Former Clinton staffers are pushing back on allegations in a devastating new book on the campaign
Jonathan Allen and Amie Parnes wrote in "Shattered: Inside Hillary Clinton's Doomed Campaign" that Clinton's campaign lacked vision and was filled with infighting staffers who were more concerned about their own careers than they were about helping the candidate win.
Many staffers have publicly voiced their issues with the book.
Christina Reynolds, a deputy communications director for the campaign, wrote in a post on the website Medium that "it's hard to read a depiction of the campaign that paints a dedicated, cohesive team as mercenaries with questionable motives who lacked a loyalty to a candidate described as 'imperial' and removed from the campaign."

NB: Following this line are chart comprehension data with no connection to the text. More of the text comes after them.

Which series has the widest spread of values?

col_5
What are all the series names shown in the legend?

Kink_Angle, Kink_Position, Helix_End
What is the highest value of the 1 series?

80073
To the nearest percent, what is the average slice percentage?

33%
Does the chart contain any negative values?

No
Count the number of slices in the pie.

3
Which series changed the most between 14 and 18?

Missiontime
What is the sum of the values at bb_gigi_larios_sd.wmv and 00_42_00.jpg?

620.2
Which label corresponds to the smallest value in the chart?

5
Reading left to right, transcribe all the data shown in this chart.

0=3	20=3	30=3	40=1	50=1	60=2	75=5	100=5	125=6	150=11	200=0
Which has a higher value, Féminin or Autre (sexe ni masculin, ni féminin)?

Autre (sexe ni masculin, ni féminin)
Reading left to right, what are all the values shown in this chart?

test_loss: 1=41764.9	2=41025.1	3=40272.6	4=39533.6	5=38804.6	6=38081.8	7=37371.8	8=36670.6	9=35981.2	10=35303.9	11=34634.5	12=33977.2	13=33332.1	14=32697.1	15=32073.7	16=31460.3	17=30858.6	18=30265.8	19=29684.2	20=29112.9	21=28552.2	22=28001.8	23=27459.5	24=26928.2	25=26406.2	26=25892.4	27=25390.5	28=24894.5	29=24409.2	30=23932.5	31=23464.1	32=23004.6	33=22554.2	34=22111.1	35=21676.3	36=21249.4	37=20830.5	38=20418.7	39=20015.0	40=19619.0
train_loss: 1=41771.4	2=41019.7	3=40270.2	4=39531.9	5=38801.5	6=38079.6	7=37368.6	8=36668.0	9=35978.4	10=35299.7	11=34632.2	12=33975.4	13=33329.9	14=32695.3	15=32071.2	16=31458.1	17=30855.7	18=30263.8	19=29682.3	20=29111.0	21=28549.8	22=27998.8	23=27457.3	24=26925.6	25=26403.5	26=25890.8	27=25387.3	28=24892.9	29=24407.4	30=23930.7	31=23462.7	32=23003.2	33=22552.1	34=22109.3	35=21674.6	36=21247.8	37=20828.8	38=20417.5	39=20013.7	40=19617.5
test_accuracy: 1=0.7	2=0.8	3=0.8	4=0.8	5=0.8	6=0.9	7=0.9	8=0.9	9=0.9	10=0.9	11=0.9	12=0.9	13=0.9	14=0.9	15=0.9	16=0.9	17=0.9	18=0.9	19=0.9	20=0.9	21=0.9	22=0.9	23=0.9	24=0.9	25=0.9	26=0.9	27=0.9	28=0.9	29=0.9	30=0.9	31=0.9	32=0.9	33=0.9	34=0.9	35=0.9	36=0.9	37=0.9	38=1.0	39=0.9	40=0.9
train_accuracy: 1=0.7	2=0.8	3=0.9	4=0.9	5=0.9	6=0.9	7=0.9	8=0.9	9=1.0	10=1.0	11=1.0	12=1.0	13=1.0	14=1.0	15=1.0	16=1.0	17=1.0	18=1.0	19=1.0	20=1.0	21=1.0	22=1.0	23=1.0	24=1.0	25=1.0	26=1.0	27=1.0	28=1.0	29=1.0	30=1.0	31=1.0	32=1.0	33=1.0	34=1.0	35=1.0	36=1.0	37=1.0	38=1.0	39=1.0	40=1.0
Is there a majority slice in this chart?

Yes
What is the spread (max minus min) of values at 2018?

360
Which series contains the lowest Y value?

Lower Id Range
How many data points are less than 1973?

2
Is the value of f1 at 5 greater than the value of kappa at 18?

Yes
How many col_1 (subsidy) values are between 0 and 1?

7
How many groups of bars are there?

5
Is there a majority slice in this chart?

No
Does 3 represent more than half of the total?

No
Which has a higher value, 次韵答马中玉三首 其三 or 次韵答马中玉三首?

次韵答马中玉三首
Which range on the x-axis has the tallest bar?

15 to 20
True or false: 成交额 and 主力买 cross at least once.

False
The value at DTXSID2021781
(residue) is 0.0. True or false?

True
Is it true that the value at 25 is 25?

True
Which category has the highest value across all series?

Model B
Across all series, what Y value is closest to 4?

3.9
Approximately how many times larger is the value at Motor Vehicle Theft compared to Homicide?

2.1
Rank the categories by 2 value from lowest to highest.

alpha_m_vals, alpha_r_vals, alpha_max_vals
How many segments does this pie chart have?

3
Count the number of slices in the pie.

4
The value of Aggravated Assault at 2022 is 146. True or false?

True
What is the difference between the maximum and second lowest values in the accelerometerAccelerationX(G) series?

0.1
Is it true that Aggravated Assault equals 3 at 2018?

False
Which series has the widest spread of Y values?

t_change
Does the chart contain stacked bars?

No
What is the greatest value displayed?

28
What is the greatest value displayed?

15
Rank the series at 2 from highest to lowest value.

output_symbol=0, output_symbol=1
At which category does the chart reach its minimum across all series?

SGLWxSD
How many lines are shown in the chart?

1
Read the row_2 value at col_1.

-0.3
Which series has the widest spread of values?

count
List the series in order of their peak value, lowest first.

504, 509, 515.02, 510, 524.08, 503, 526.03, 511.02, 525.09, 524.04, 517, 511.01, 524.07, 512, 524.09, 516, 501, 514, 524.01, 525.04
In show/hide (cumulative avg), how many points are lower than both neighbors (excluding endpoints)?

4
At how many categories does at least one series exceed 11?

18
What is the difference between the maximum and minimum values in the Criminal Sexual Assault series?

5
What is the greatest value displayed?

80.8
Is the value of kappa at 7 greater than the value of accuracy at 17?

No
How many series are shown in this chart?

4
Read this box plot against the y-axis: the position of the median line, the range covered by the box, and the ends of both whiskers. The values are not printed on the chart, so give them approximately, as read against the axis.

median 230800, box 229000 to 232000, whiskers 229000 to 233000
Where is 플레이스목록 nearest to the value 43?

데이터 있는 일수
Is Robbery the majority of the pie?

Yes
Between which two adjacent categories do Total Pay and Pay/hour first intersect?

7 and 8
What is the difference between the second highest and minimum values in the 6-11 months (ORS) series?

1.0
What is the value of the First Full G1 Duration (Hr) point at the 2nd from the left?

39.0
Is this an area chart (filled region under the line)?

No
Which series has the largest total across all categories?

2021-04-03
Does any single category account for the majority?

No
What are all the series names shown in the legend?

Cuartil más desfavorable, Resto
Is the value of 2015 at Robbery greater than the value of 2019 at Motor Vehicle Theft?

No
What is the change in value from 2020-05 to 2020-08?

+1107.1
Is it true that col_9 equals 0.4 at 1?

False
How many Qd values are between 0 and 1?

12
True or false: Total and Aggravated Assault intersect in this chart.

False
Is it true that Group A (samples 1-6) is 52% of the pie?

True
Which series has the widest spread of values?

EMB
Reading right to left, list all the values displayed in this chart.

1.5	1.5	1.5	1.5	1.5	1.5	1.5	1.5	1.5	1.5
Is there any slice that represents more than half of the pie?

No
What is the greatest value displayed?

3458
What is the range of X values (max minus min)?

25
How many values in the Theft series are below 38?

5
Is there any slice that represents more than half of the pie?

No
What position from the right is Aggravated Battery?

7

"That's just not the campaign, the staff or the candidate I was in the trenches with for 18 months," Reynolds wrote.
While Reynolds didn't dispute any specific allegations in the book - she said she wasn't writing the post to "fact check" Allen and Parnes - she wrote that "contrary to the 'mercenary' description in the book," the campaign staff "knew that there was only one goal, and one night, that mattered."
Other Clinton staffers shared the post on Twitter and described their own memories of the campaign:
Clinton's former traveling press secretary, Nick Merrill, tweeted a long series of photos of happy moments from the campaign trail. Longtime aide Philippe Reines and communications director Jennifer Palmieri also joined in.
Allen and Parnes defended their reporting this week in an interview with conservative radio host Hugh Hewitt.
"You know, they can say what they want to say, that it wasn't the campaign they knew, but, you know, we talked to hundreds of people," Parnes said. "This is their story from inside the campaign. This is what they told us. You know, we weren't talking to outsiders for this book."